*ACTIVITY*
When a line below contains the word "lvreduce", copy that line.

Stored data:
=====

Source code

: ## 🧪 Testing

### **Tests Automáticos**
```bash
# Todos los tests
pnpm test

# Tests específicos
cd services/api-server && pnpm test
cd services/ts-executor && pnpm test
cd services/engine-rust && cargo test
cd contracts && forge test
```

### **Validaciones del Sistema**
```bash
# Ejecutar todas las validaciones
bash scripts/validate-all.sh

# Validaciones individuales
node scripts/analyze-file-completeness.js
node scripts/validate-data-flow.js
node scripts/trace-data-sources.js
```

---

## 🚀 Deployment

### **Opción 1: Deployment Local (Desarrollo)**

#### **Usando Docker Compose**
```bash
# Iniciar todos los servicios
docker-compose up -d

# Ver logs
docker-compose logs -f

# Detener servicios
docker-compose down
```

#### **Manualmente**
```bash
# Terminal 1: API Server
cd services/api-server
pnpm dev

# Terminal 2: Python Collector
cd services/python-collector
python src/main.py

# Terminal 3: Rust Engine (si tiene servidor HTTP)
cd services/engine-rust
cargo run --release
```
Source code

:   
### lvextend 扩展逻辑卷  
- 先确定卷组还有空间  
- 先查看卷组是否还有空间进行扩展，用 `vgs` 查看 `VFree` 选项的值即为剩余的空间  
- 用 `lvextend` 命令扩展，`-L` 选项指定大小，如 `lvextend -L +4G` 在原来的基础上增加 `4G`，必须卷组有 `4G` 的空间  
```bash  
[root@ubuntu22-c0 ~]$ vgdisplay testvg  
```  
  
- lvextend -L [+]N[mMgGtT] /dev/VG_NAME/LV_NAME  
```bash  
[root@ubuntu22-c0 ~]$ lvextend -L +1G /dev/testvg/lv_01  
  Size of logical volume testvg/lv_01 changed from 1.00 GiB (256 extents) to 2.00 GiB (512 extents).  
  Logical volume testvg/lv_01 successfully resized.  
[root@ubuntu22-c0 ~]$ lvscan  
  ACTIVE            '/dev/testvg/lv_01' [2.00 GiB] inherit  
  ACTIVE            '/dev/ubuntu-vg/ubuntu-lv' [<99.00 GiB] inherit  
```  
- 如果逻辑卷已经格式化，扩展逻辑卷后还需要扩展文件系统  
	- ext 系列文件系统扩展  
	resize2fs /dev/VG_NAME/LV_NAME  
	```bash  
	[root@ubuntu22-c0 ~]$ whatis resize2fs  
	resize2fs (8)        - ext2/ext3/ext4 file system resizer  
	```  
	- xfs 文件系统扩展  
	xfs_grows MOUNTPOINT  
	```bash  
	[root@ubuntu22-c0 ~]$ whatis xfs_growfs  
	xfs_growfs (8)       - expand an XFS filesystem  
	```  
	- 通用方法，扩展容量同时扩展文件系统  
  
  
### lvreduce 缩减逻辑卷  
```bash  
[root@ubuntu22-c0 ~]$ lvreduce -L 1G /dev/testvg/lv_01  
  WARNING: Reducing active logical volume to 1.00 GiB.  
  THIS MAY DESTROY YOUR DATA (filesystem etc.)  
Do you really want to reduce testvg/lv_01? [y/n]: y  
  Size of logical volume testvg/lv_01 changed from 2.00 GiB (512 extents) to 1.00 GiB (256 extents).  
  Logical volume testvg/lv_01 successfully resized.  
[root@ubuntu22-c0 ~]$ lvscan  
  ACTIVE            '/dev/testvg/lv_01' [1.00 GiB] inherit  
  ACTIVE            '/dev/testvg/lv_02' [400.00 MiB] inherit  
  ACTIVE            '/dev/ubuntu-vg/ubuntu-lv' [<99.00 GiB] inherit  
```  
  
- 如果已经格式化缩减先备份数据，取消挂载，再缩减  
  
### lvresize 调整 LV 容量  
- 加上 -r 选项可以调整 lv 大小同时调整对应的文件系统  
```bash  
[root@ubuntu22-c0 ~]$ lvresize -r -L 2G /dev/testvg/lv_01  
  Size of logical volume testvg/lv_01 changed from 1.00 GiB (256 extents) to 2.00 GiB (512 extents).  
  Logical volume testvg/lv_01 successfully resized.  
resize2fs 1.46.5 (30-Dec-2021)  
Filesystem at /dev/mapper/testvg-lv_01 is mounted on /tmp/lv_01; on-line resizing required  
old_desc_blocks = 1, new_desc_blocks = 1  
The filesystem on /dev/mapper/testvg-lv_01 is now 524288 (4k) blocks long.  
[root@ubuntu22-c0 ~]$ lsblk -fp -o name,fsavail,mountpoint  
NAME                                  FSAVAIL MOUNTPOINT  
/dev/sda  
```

=====

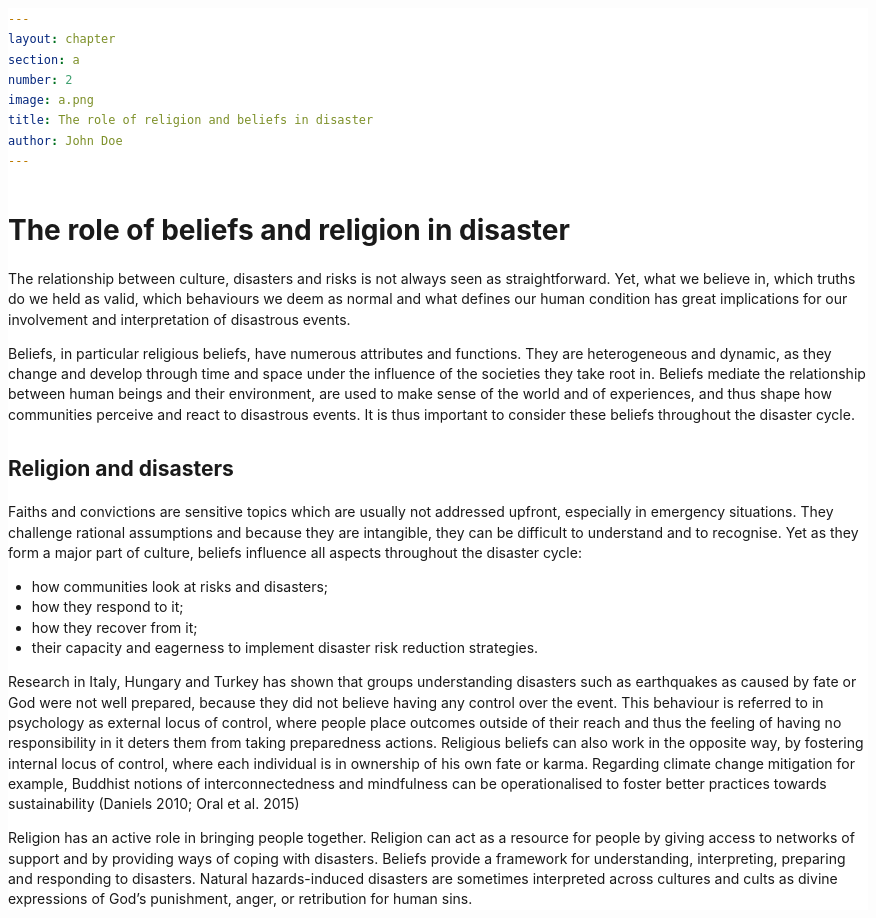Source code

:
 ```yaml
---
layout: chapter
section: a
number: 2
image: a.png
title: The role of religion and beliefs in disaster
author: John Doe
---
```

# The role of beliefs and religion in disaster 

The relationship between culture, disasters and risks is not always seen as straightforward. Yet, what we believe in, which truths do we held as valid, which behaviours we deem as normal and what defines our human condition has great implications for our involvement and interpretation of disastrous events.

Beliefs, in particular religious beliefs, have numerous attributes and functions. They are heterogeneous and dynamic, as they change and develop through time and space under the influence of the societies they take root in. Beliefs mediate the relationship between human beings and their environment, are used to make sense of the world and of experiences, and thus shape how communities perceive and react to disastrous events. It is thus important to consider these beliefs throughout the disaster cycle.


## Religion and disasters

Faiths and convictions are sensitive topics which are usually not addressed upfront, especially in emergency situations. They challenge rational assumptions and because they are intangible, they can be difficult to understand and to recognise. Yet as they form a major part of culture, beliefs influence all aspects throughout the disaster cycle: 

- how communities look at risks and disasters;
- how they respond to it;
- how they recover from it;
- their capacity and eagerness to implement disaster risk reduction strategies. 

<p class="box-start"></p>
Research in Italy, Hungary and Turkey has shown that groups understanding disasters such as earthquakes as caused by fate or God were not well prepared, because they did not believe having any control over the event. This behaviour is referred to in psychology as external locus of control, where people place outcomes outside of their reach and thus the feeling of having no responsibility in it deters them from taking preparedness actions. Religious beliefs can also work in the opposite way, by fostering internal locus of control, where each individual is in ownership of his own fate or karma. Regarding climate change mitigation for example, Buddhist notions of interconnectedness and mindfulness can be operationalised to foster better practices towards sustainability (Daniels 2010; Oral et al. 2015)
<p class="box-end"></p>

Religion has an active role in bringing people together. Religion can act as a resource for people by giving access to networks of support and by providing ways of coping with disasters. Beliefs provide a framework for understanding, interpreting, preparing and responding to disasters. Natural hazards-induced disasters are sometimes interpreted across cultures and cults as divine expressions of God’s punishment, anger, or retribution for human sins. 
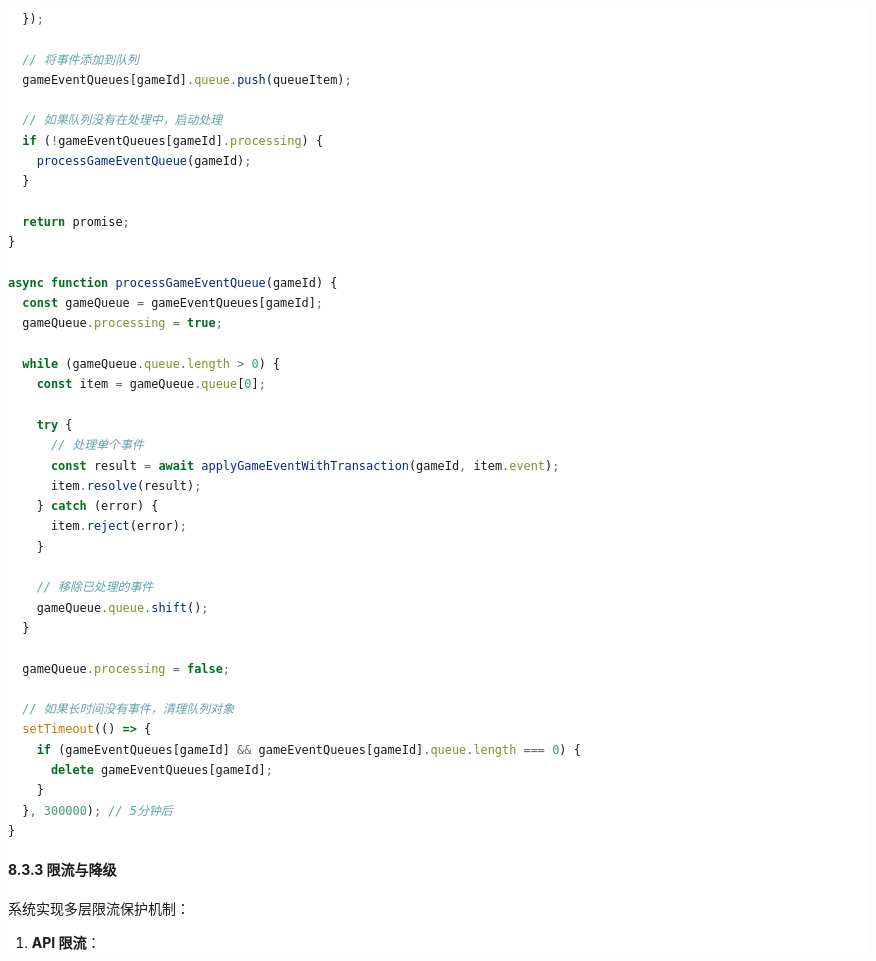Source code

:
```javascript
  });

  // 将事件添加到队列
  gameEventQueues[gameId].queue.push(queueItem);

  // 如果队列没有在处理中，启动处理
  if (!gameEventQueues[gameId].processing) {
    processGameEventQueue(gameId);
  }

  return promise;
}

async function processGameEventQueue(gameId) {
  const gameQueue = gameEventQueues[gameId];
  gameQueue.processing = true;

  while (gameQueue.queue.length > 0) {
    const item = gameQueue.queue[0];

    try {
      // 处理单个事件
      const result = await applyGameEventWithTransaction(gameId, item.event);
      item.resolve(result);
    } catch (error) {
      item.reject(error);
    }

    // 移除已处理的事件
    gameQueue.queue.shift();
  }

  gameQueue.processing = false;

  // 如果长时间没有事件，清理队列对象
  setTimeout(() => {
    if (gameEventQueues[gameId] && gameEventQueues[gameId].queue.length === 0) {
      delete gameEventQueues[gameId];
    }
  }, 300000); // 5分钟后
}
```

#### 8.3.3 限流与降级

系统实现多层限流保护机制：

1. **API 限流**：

=====

*OUTPUT FOR THIS EXERCISE*
### lvreduce 缩减逻辑卷  
[root@ubuntu22-c0 ~]$ lvreduce -L 1G /dev/testvg/lv_01  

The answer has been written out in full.